Just a preamble: I write these reviews on the spot, just like how I write the blog posts. It’s just a little more useful for me to track my reading by writing some of these blog posts, for me to have a gauge of what I thought about when I read. It also helps to develop a better view of what I take in as a person, from my choice of reading to my review of the book.


Before The Frost by Henning Mankell is a Linda Wallander book. I’ve read quite a few titles by Mankell, and specifically Kurt Wallander – Linda’s father. Kurt Wallander has a series on Netflix too, known as Young Wallander. As with everything else, the books are better.

This Linda series makes for some alternative thoughts. I don’t really enjoy Linda’s internal monologues and presumptions. Mankell does drive at this a few times, and it comes off a little annoying. It’s actually the only part of the book I don’t enjoy. Throughout this book, there are moments where Linda has dream states, or there are snippets to other moments and flashbacks, and those are totally fine. It’s just Linda’s internal voice I can’t seem to stand.


It runs into more detective thriller type books, and I can really spend all day reading these.

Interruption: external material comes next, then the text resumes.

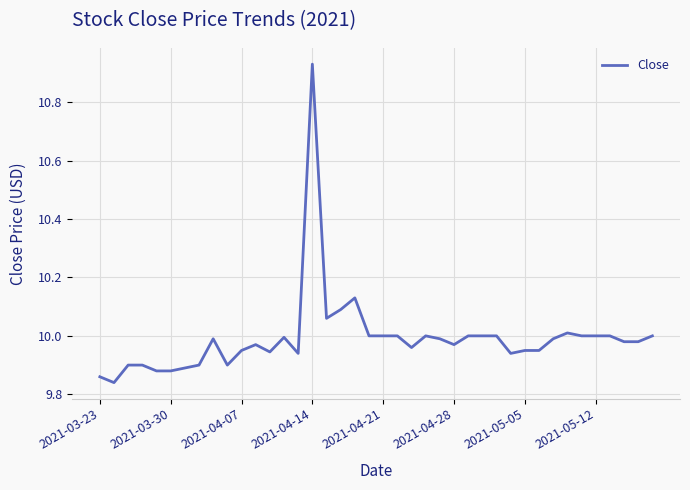

What is the difference between the maximum and minimum values?

1.1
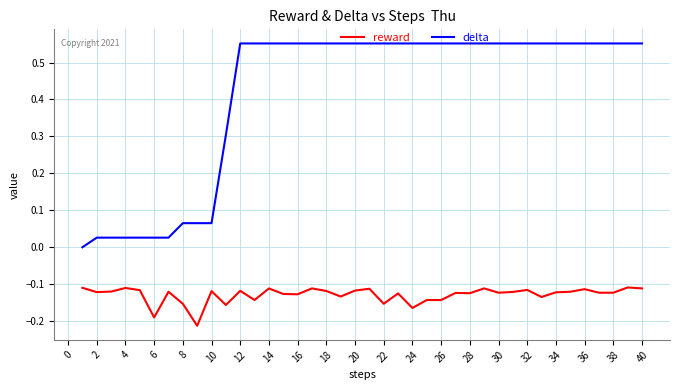

True or false: reward and delta cross at least once.

False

It’s just something about reading how a sequence of events unfolds, and whether a perpetrator is caught, or not.

Agatha Christie’s Poirot definitely gets it best. Lee Child’s Jack Reacher too. There are many reasons why those two authors have so much readership, and still continue to draw people in. They’re really well written whodunnits.

I was looking at my library the other day, and Matthew Reily used to have a bigger spot in my reading life. Now with Reacher, the game has stepped up in some ways. Reily’s usual style has maps and contraptions and some science to it. Reacher has just a simple “I hit things, I find things out”. Why does it work so well? Perhaps because it lacks logic, and it just goes for hard hitting action.


Anyway, I am reading other things too, but it’s just easier to speed through whodunnits. I really speed through them but that’s how I like it!